All of your Ts are different, but you can only see it if you call your methods with the complete syntax:
For example, this code is valid:
new <Float>Rule<Integer>().<Character>Foo();
Just to make this easier to explain, let's assume your code is this:
class Rule<A>
{
public <B>Rule()
{
}
public <C> void Foo()
{
}
}
Then you can explicitly declare generic types like:
new <B>Rule<A>().<C>Foo();
If the types have the same name, the inner-most one will be chosen (the T on the method, not the class):
With this code, taking parameters:
class Rule<T>
{
public <T>Rule(T t)
{
}
public <T> void Foo(T t)
{
}
}
Then this is valid:
new <Float>Rule<Integer>(3.2f);
Note that T in the constructor is Float, not Integer.
Another example:
class Example<T> {
public <T> void foo1() {
// T here is the <T> declared on foo1
}
public void foo2() {
// T here is the <T> declared on the class Example
}
}
I found another question that deals with calling methods with explicit generic types without something before them. It seems like static imports and same-class method calls are the same. It seems like Java doesn't let you start a line with <Type> for some reason.
Does the method type parameter shadow the class type parameter?
The <T> declaration on constructor is not referred to class type. So yes, it shadow the class type parameter.

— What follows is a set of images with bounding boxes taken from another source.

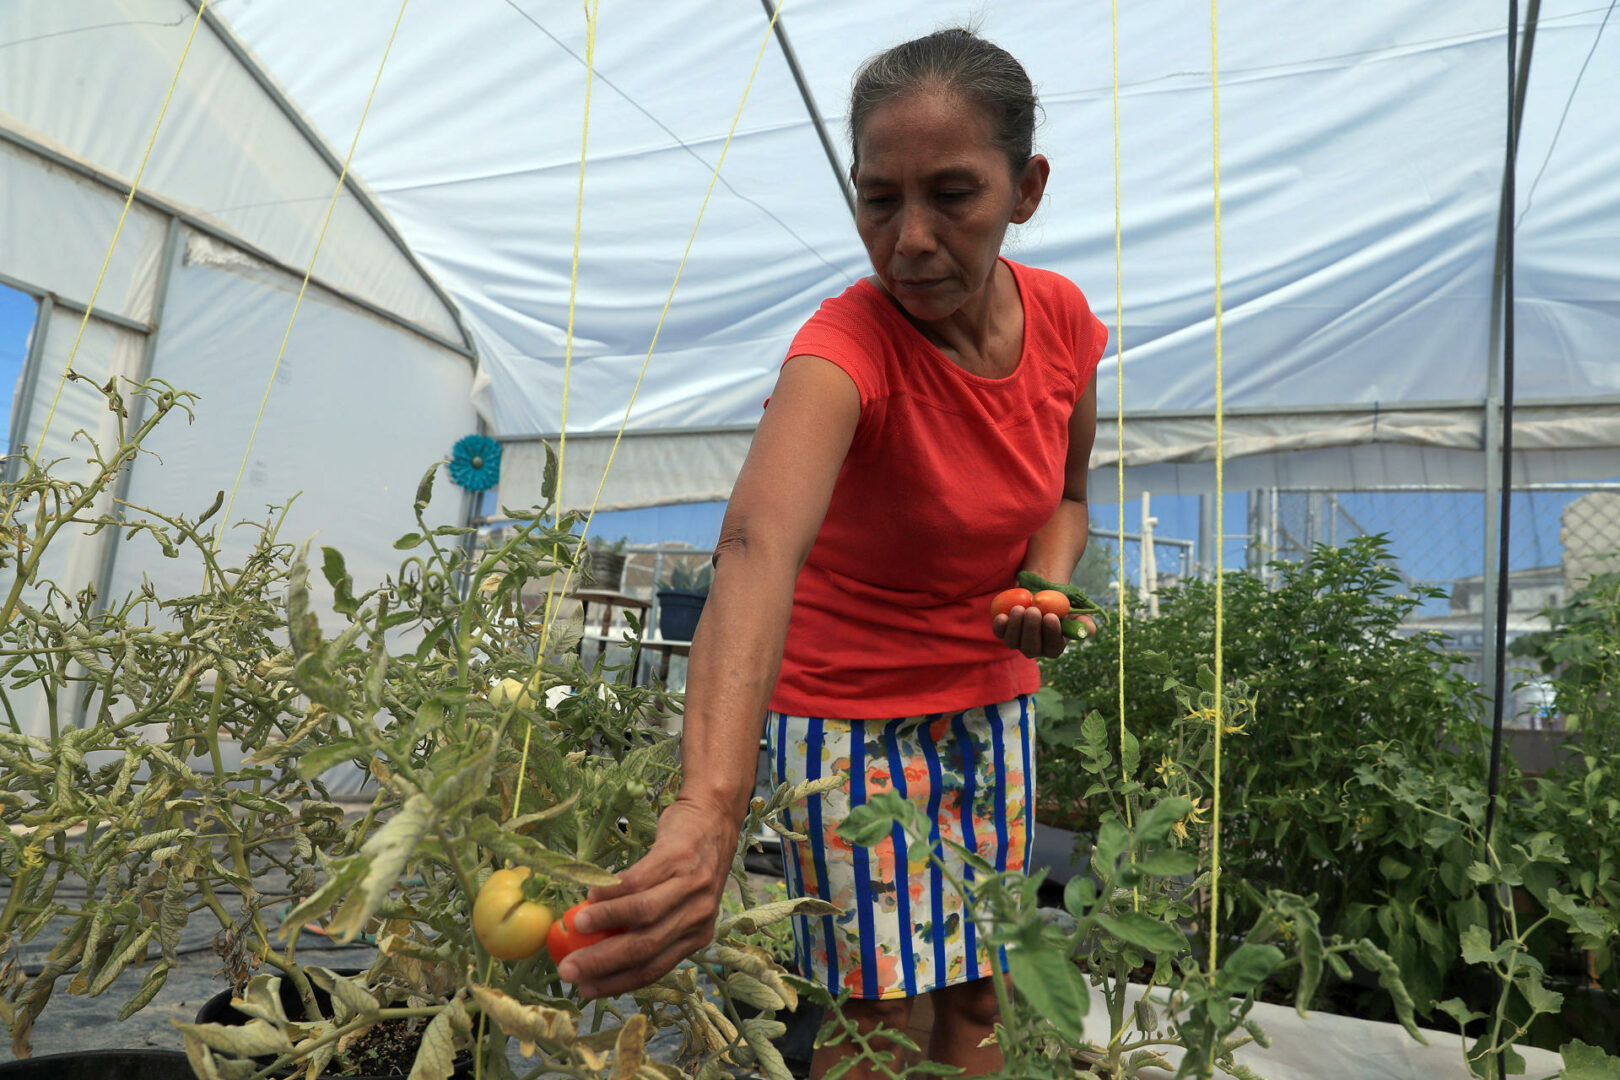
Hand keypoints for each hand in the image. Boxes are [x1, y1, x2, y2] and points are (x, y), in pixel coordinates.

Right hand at [557, 795, 736, 997]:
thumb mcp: (680, 905)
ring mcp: (690, 886)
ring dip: (603, 922)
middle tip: (569, 968)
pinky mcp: (678, 858)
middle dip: (602, 962)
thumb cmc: (690, 867)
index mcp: (697, 936)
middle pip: (645, 947)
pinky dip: (611, 891)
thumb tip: (600, 953)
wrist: (712, 818)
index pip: (655, 969)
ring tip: (577, 925)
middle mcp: (698, 916)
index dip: (617, 982)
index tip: (585, 989)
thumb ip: (651, 929)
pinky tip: (592, 894)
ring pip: (642, 914)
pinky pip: (638, 881)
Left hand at [992, 606, 1095, 658]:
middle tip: (1033, 610)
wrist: (1040, 591)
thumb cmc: (1061, 603)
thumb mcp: (1077, 610)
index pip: (1052, 646)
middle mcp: (1035, 648)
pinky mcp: (1005, 631)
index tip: (1051, 616)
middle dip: (1031, 629)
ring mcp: (1018, 641)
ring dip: (1016, 626)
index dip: (1051, 633)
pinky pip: (1000, 633)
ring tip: (1020, 608)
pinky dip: (1000, 626)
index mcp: (1054, 647)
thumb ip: (1084, 621)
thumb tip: (1089, 631)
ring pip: (1014, 642)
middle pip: (1031, 647)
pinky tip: (1002, 615)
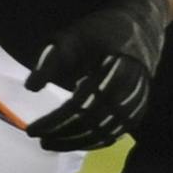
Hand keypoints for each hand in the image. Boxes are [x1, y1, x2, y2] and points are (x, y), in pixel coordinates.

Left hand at [23, 0, 169, 150]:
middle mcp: (130, 88)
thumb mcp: (70, 36)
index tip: (31, 130)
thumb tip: (30, 88)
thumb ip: (50, 60)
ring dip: (76, 142)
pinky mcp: (139, 110)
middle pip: (92, 122)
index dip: (55, 120)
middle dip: (63, 134)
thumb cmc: (99, 31)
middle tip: (38, 138)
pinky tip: (74, 142)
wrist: (142, 29)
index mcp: (112, 66)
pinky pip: (116, 134)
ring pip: (105, 133)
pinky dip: (93, 142)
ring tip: (50, 143)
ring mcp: (138, 102)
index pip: (79, 103)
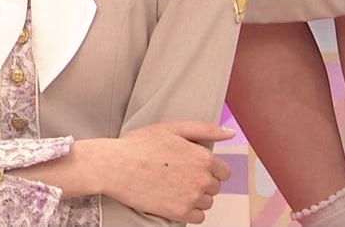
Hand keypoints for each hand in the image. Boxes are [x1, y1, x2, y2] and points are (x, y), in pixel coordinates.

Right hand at [101, 122, 233, 223]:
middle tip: (175, 174)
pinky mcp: (180, 213)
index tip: (189, 166)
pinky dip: (188, 211)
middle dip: (200, 181)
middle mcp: (202, 179)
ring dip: (195, 196)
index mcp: (203, 157)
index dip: (207, 168)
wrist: (114, 166)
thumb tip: (231, 133)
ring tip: (171, 185)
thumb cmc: (139, 145)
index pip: (223, 171)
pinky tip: (171, 198)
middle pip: (215, 187)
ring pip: (207, 202)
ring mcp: (192, 198)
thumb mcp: (171, 128)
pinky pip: (198, 217)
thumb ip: (205, 129)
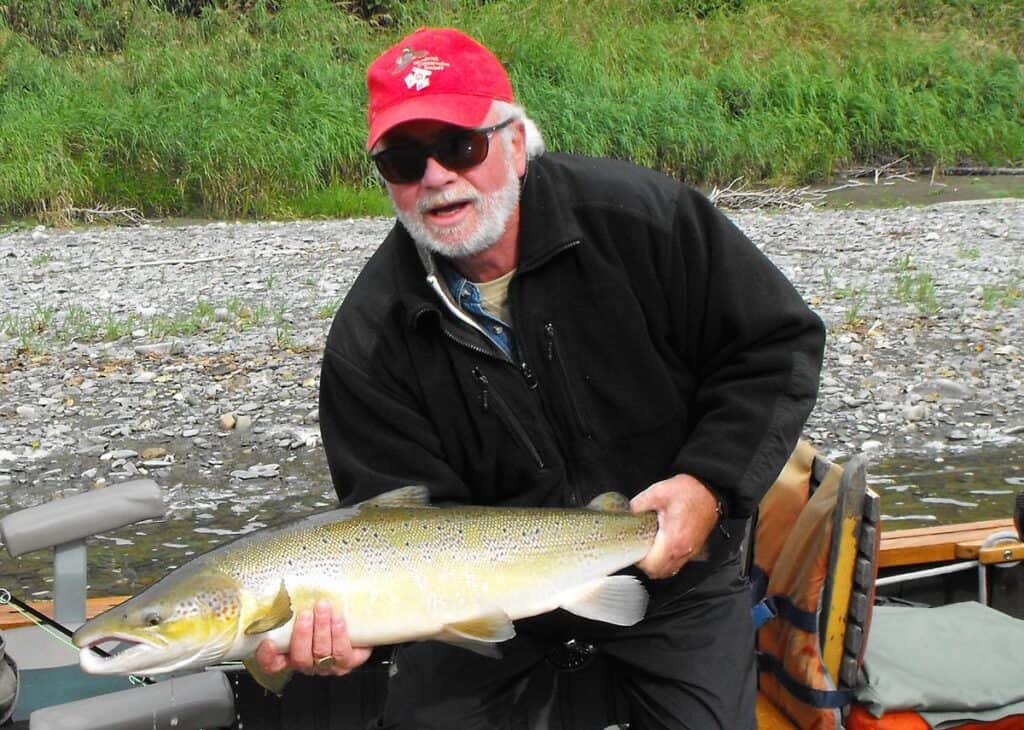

In this case it is used as a generic type param that you can use with the constructor, for example as argument. Try this constructor:
public <P> Rule(P arg1, P arg2) {
}
As you can see I define a type <P> and then I use it to be sure that the arguments will be of type P. In your case you are declaring a type that will be valid for the constructor without using it.
Look at this page.
Also when you create an object does it use the type parameter of the class?
Every generic type definition has is scope as a variable. So out of the constructor returns valid the class type.
Just wonder why type parameter are not allowed after the class name on the constructor. I mean what's the reason behind this. Is it becos' the type parameter already defined on the class header and so doesn't make sense to have it on the constructor?
Class A <E> {
public E e;
A <E> {
}
}
Just curious
You can define type parameters for a constructor, using the same syntax used for methods.
However, it's important to realize this is a new type parameter, visible only during execution of the constructor; if it happens to have the same name as a type parameter on the class, it will hide that parameter in the larger scope.
class Foo<T>
{
<T> Foo(T bar) /* This "T" hides the "T" at the class level. */
{
...
If you define generics in class level they must be declared during declaration of class.
class A<T>{}
Do you want to declare T when declaring constructor, i.e. something like this:
class A {
public A<T>() {
}
}
But in this case you cannot use T before constructor when you wish to declare fileds:
class A {
private T t; // this will throw compilation error: T is undefined.
public A<T>() {
}
}
I think that this is the reason that Sun defined existing syntax for generics.
Although you can use generic type as parameter of constructor:
class A<T> {
public A(T t) {
}
}
Well, at least the following seems to compile in Eclipse:
public class A{
private boolean same;
public <T> A(T t1, T t2, Comparator<? super T> comparator){
this.same = (comparator.compare(t1, t2) == 0);
}
...
}
As the name says, it is a type parameter, and so its scope is wider than just a constructor or a method.